TEXT:
·····

Rider weight debate -riders asked to dismount(59 Posts)
Just catching up with the news in Horse and Hound and yet again 12 riders had to be asked to dismount this year after being found to be over weight for their ponies. This was at Great Yorkshire Show where 8 were asked to dismount last year.
I for one am really pleased about this. We show, and I am sick of watching heavy adults warming up and competing tiny ponies. Section A classes in particular were dreadful last year. I am well aware of the weight carrying capabilities of mountain and moorland breeds, but a 13/14 stone tall adult should not be showing or warming up a 12hh section A. I see so much of this in the warm up ring.
What do you think?
I think that seems fair they were asked to get off!
I'm not a horsey person, sorry. But I wondered if the 20/25% thing was for horses too? So would an adult weighing 15stones be too heavy to ride a horse?
Sorry if thats a stupid question.
I think it's fantastic, and good on them a the- show that is.
If a pony needs to be ridden for hours by a heavy weight adult, to essentially exhaust it, for then a child to hop on - then it's wrong.
I just feel sorry for the ponies - if this is what they think is acceptable at a show, what are they doing at home?
I am absolutely with them on this one, and I say that as an adult who rides ponies. I certainly think that an additional rule needs to come into place, that only the rider who is showing the horse should be allowed to ride it at the showgrounds.
I agree. I own a lump of an Irish draught and can put on loads of weight and still be 'light enough' to ride him. I wouldn't though. Horse riding is a sport, we expect our horses to be in good shape but don't expect the same of ourselves which I think is wrong.
wondered if the 20/25% thing was for horses too? So would an adult weighing 15stones be too heavy to ride a horse?
Opinions vary but basically it's the same rule for horses and ponies. A horse's weight-carrying capacity isn't just about the horse's own size. In fact larger horses don't have a good power to weight ratio and since they're already carrying their own bodyweight, shouldn't be asked to carry too much of somebody else's.
To carry weight, ideally a horse should have a shorter back and short cannon bones (the lower leg, below what looks like the knee). That's just biomechanics. Some people will tell you there's a sort of blanket 20% rule, which would mean that a 700kg horse could carry a 140 kg (22 stone) person. Frankly I wouldn't put that on any horse.
It does cause considerable debate. However, my take on it is that if you want the privilege of being allowed on a horse's back, you should be light enough to be carried by it. My horse is a 600kg Irish Draught cross. I don't let anyone over 12 stone on him.
Thanks for your input. I currently weigh probably around 14 and a half stones. On my pre-40th list (like a mini bucket list) is to go horse riding. I'm now assuming I should try to lose weight first? It is kind of also on my radar, though not on my list.

·····

DATASET EXCERPT:
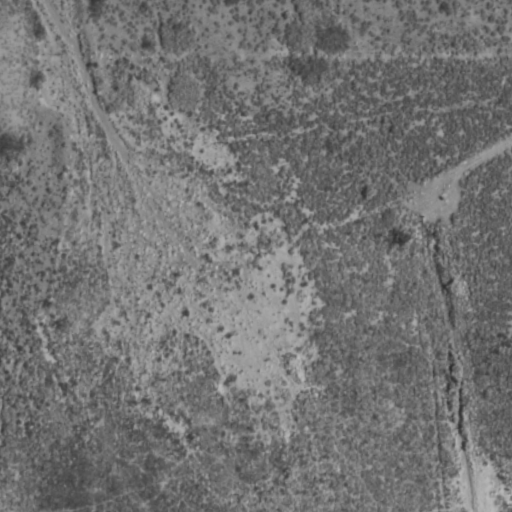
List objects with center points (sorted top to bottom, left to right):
road: (455, 182)
road: (424, 193)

·····

TASK SET:
[1] In the forum thread about rider weight, reproduce the passage from "Sorry if thats" up to and including "think is wrong.", word for word.
[2] According to the forum thread about rider weight, how many riders were asked to dismount at the Great Yorkshire Show the previous year?

SOLVED TASKS:
[1]
Sorry if thats a stupid question.
I think it's fantastic, and good on them a the- show that is.
If a pony needs to be ridden for hours by a heavy weight adult, to essentially exhaust it, for then a child to hop on - then it's wrong.
I just feel sorry for the ponies - if this is what they think is acceptable at a show, what are they doing at home?
I am absolutely with them on this one, and I say that as an adult who rides ponies. I certainly think that an additional rule needs to come into place, that only the rider who is showing the horse should be allowed to ride it at the showgrounds.
I agree. I own a lump of an Irish draught and can put on loads of weight and still be 'light enough' to ride him. I wouldn't though. Horse riding is a sport, we expect our horses to be in good shape but don't expect the same of ourselves which I think is wrong.

[2] Eight riders.